Tesco (LON: TSCO) and Sainsbury (LON: SBRY) shares gained more than 2% Thursday after JPMorgan issued double upgrades for both UK supermarket giants, reflecting optimism about their future performance.
JPMorgan analyst Borja Olcese upgraded Tesco from “Underweight” to “Overweight” and significantly raised the retailer’s price target to 410p from 270p per share.
The bank US investment bank cited potential upside risks to Tesco’s fiscal 2025 and 2026 outlook, highlighting confidence in its ability to outperform market expectations. The move aligns with JPMorgan’s broader view that the European food retail sector will shift towards a “stock-picker territory” in 2025 as macroeconomic conditions evolve.
Similarly, Sainsbury received a double upgrade from “Underweight” to “Overweight,” with its price target nudged up to 310p from 304p apiece.

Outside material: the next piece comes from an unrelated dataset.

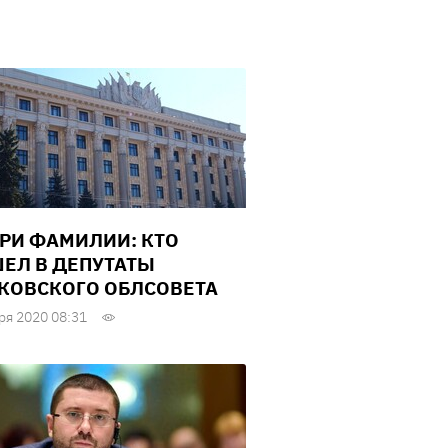
РИ ФАМИЛИИ: КТО
ЕЛ В ДЕПУТАТЫ
КОВСКОГО ОБЛСОВЕТА
ря 2020 08:31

While the price adjustment was modest, analysts pointed to similar upside potential in the retailer’s mid-term outlook, underpinned by robust operational fundamentals and strategic positioning in the sector.
The upgrades reflect JPMorgan’s belief that both Tesco and Sainsbury are poised to benefit from a more selective investment environment in the European retail space.

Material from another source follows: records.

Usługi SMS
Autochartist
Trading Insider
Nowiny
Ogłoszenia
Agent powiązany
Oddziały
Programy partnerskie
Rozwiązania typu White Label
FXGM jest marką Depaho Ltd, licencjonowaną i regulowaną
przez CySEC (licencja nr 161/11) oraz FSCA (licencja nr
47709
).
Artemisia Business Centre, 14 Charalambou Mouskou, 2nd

Sainsbury’s shares are trading above the 260p mark on Thursday after a 2.8% rise from Wednesday’s close, while Tesco has gained 2.3% so far in the session, trading above 366p a share.
Just over a week ago, RBC Capital initiated Tesco with a Sector Perform rating and Sainsbury with an Outperform rating.
The bank said Tesco's further share gains may be more challenging despite its leading position in the UK, while Sainsbury is seeing improving market share trends.